Why can't the WAL just grow forever, and what does a checkpoint actually do?

An unbounded WAL is a recovery-time problem waiting to happen — if every change since the database was created lives in the log, a crash means replaying potentially years of history before the database is usable again, and the log itself eventually exhausts disk. A checkpoint is the fix: at intervals, the database forces all changes recorded in the WAL up to that point to actually be applied to the underlying data structure and written durably to disk. Once that's done, any WAL segment entirely older than the checkpoint is guaranteed unnecessary for recovery — everything it recorded is already reflected in the data files — and can be safely discarded or recycled.

Checkpoint frequency is a real, tunable trade-off, not a fire-and-forget setting. Checkpoint too rarely and recovery after a crash takes longer, because there's more WAL to replay from the last checkpoint forward. Checkpoint too often and you pay a continuous I/O tax flushing pages to disk more frequently than the workload strictly needs, competing with the foreground write traffic the WAL exists to make fast in the first place. Every production database exposes this as a tunable for exactly this reason — there's no universally correct interval, only the correct interval for a given recovery-time objective versus a given write-throughput budget.

How does WAL shipping become database replication?

Once you accept that the WAL fully and losslessly describes every change to the database, the mechanism for keeping a replica in sync falls out almost for free: ship the same log records to a second server and have it replay them. This is physical replication — WAL segments stream from primary to replica essentially unmodified, and the replica applies them at the same block level the primary did, producing a byte-for-byte identical copy with no independent decision-making about what the changes "mean." Logical replication goes a layer higher — the WAL (or an equivalent change stream) is decoded into a higher-level representation of the actual row-level changes (insert/update/delete plus the affected values), which is more flexible (it can replicate selectively, across different schema versions, or even into a different kind of system entirely) at the cost of more decoding overhead than simply replaying raw physical log records.

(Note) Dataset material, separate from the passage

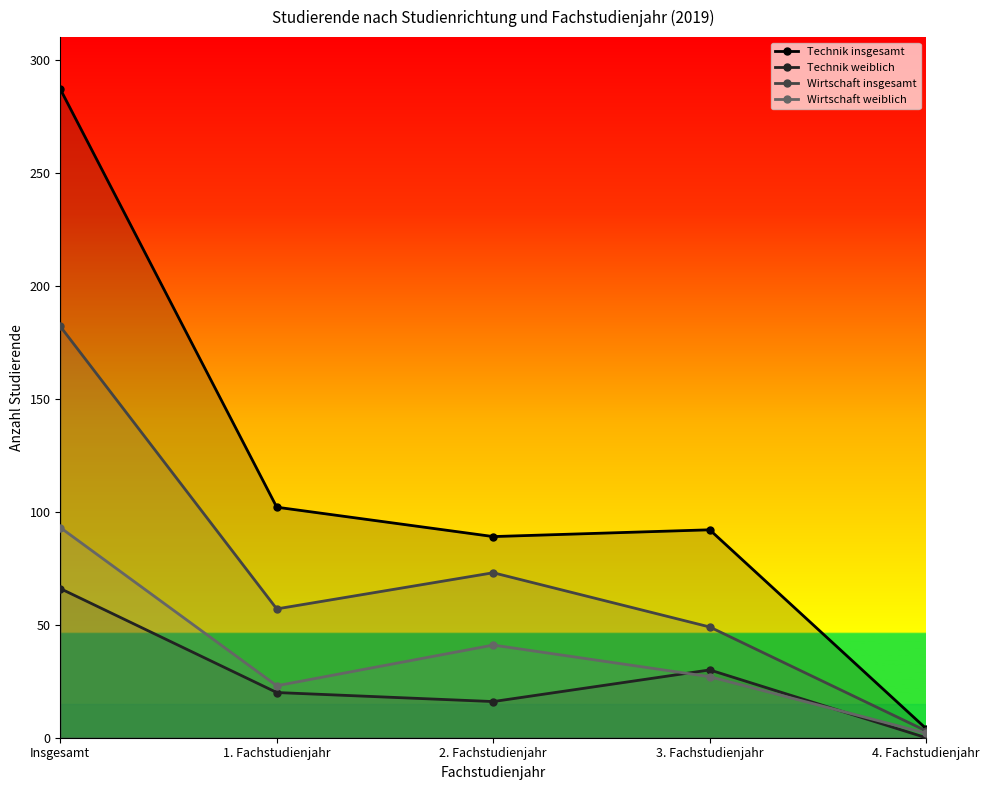

Where is Technik weiblich nearest to the value 33?

3. Fachstudienjahr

The most expensive WAL mistake I've seen isn't a checkpoint misconfiguration — it's an application acknowledging a write to its own caller before the WAL fsync it depended on actually completed. I've debugged a "the database lost data during a power event" incident that turned out to be an application-level cache that marked a write as done the moment it issued the database call, without waiting for the database's own commit acknowledgment — which meant the application had already told a downstream system the write was durable before the database's fsync had even started. The WAL did its job correctly. The bug was a layer above it, assuming durability that hadn't happened yet. Audit every "durable" claim in a system back to an actual fsync-backed acknowledgment, not an optimistic assumption sitting one layer above it.

What to carry away

The write-ahead log is one idea — append before you apply, so a crash is always recoverable by replaying the log — implemented under different names across nearly every durable system: Postgres's WAL, InnoDB's redo log, MongoDB's journal, Redis's AOF, and Kafka's partition log turning the same internal mechanism into its primary external interface. The expensive part was never the sequential append; it's the fsync that actually forces data to durable storage, which is why group commit — batching multiple transactions into one flush — is standard practice rather than an exotic optimization.

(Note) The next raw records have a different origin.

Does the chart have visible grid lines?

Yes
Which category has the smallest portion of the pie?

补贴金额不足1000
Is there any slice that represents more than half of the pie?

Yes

Checkpointing exists because the WAL can't grow forever, and checkpoint frequency is a genuine, tunable trade-off between recovery time and steady-state write throughput — there's no setting that's correct for every workload. And once you see the WAL as a complete, ordered record of every change, replication stops looking like a separate mechanism and starts looking like the obvious consequence: ship the log, replay the log, and you have a second copy — physically if you replay it raw, logically if you decode it first.